GOAL OF THE EXERCISE: Filter the material below down to the lines containing the word "bottle".

DATASET:
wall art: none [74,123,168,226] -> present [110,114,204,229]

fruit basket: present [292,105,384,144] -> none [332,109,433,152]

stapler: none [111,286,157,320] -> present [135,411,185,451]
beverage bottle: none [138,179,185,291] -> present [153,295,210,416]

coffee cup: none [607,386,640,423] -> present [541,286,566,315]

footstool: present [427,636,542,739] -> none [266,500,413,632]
---
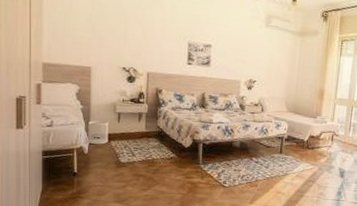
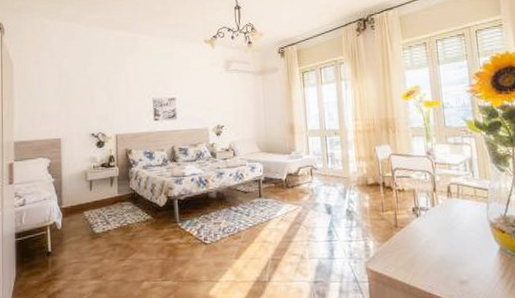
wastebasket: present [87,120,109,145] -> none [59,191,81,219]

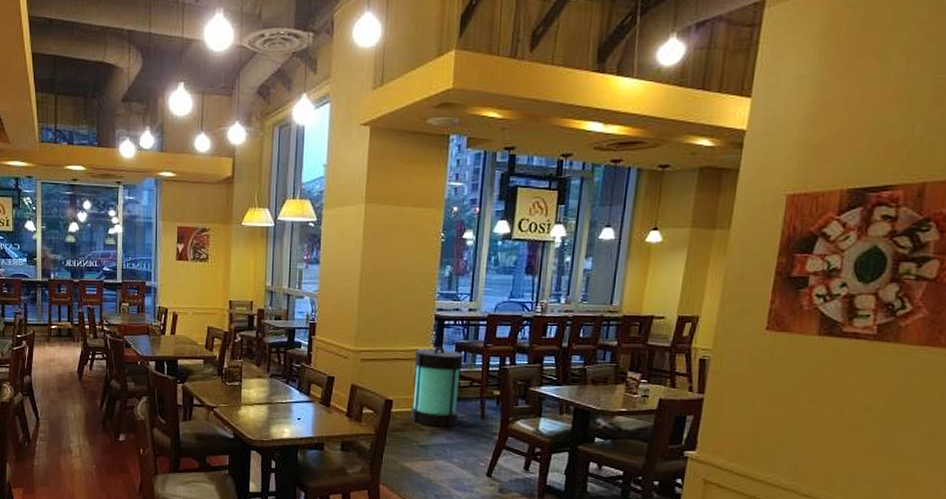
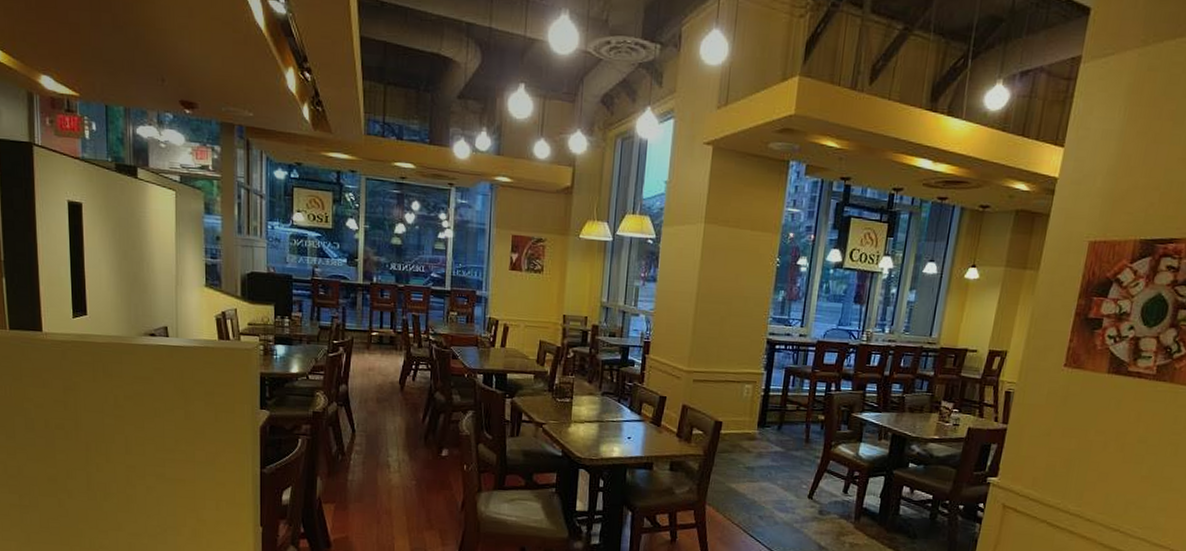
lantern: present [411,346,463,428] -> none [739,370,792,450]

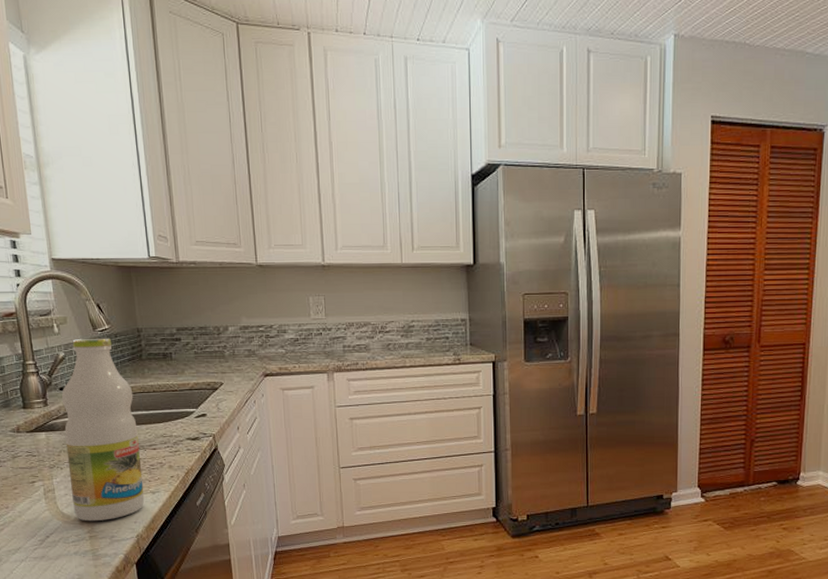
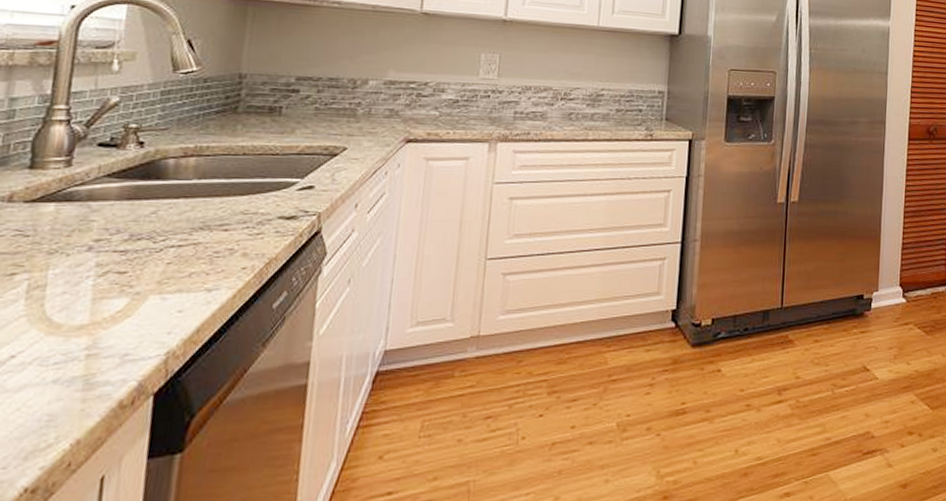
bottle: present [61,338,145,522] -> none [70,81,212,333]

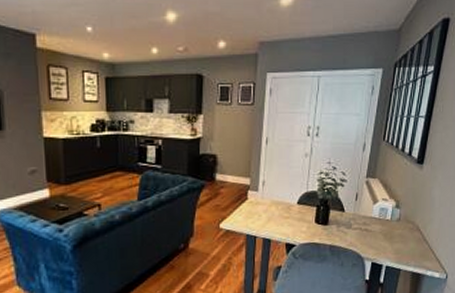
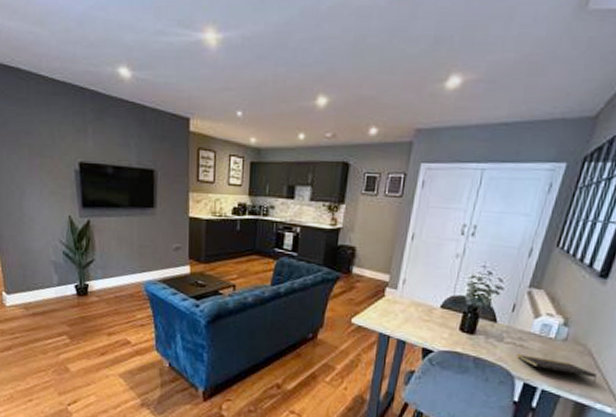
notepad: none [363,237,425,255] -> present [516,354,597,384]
--
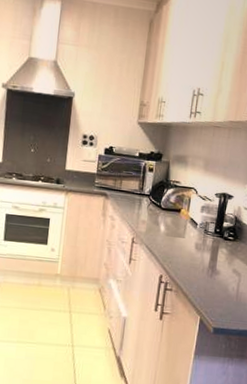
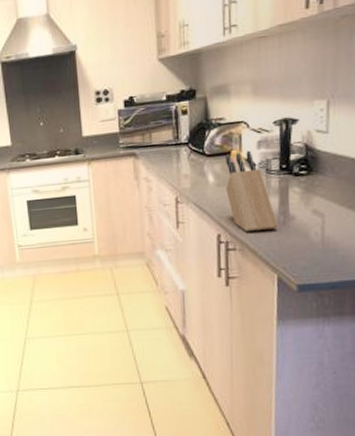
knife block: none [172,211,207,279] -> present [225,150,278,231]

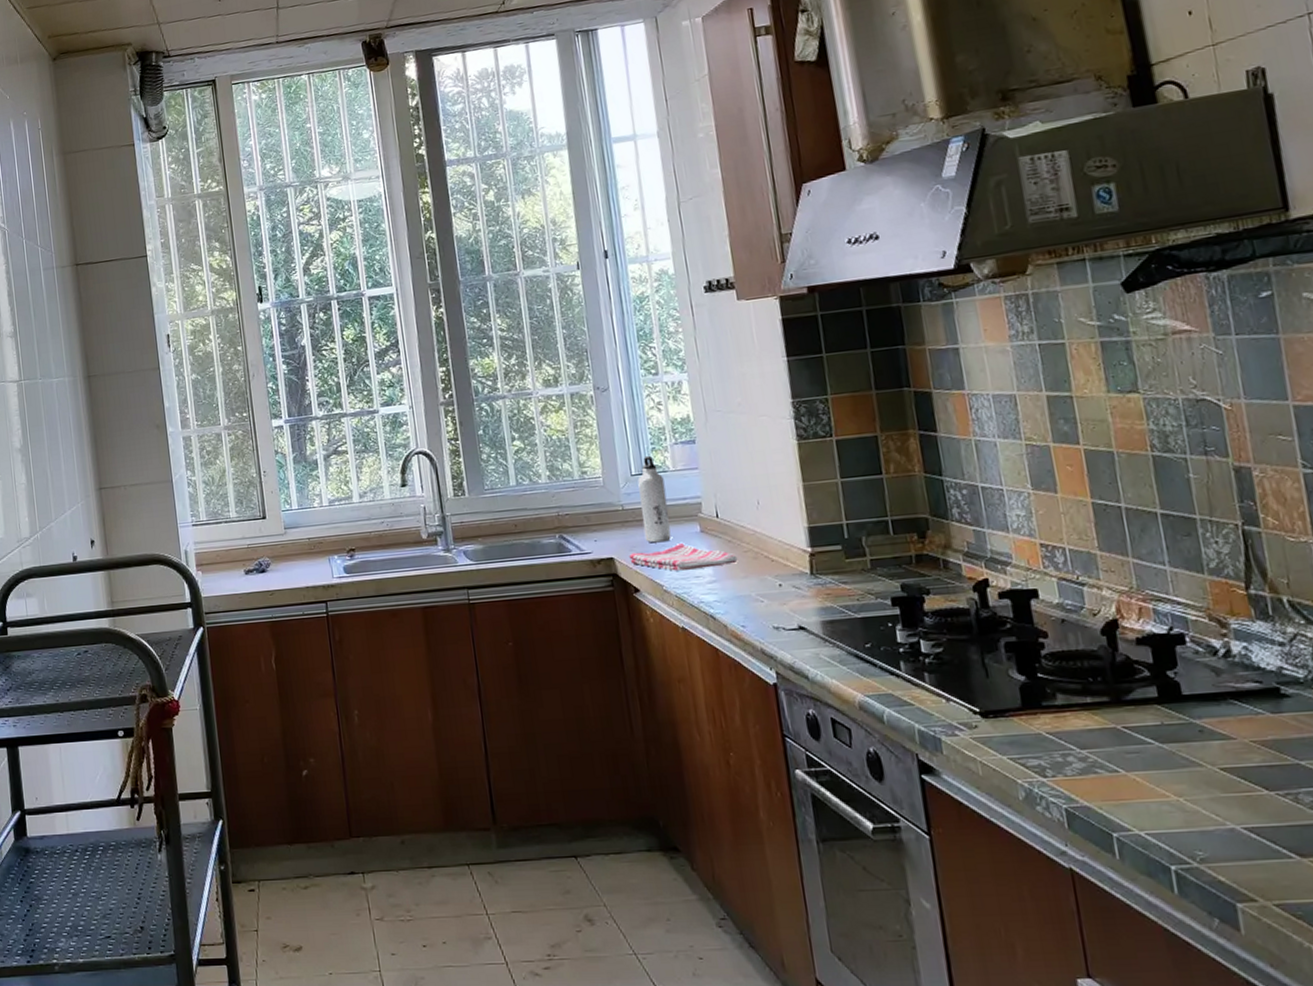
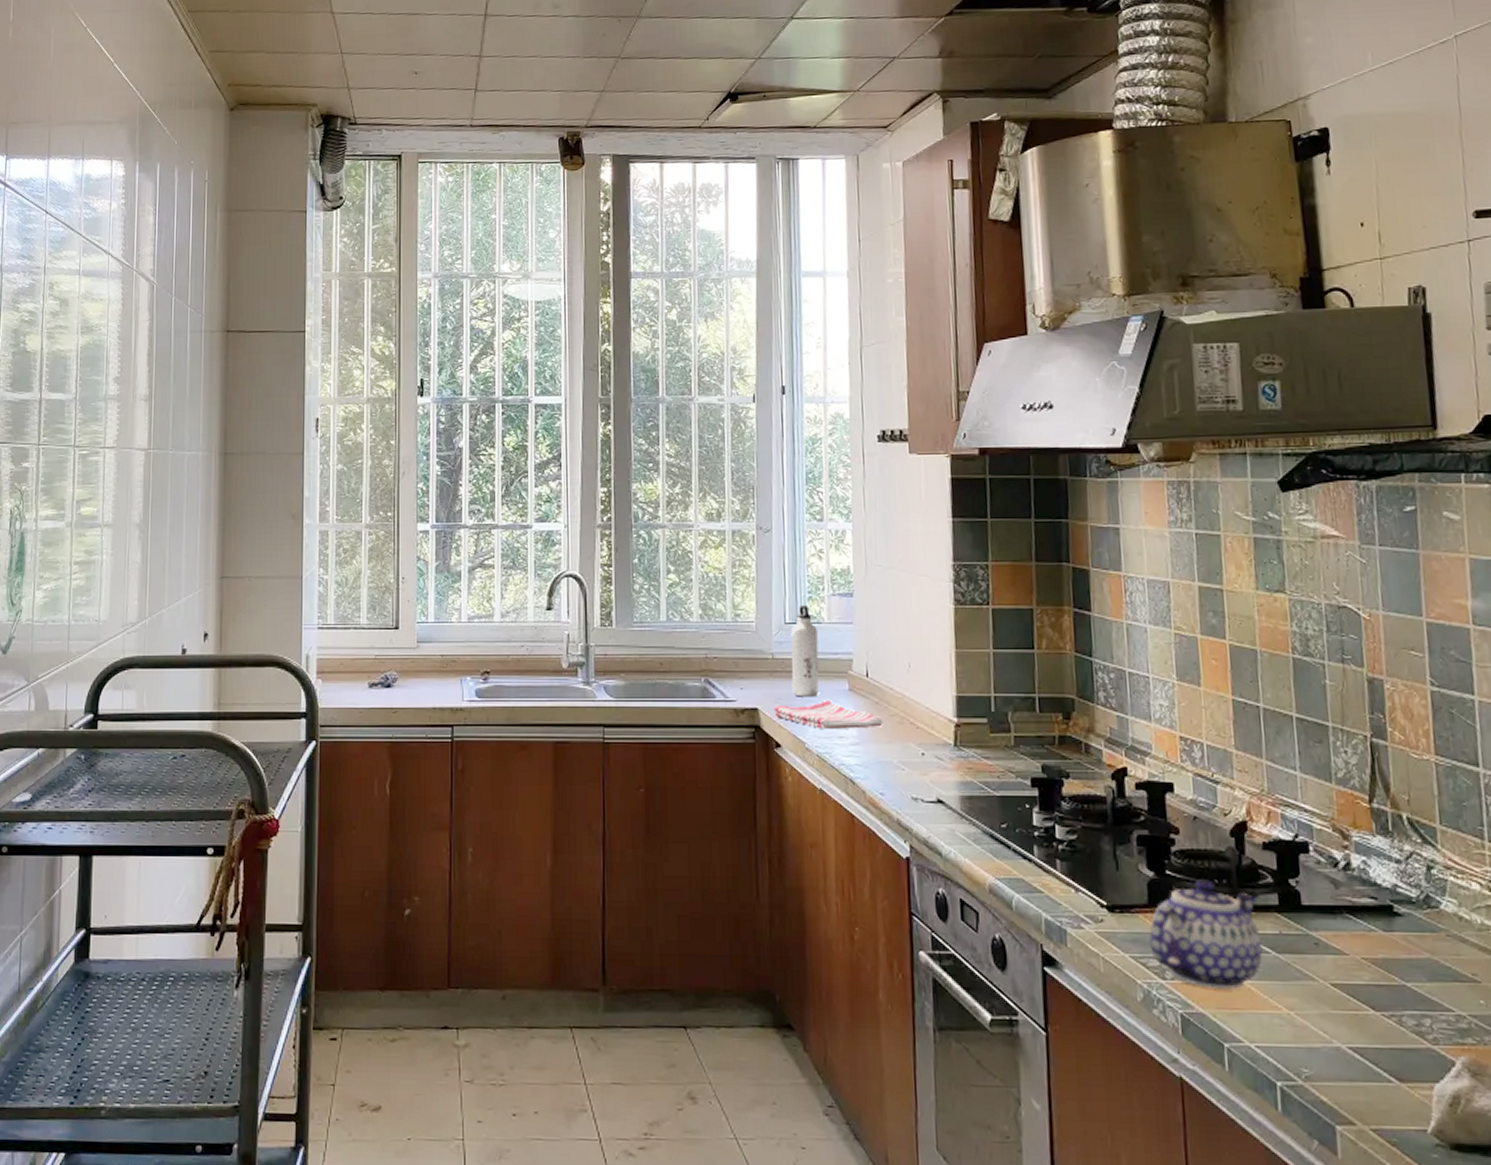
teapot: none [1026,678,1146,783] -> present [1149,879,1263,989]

ANSWER TO THE PROBLEM:
beverage bottle: none [138,179,185,291] -> present [153,295,210,416]
bottle: present [61,338,145,522] -> none [70,81,212,333]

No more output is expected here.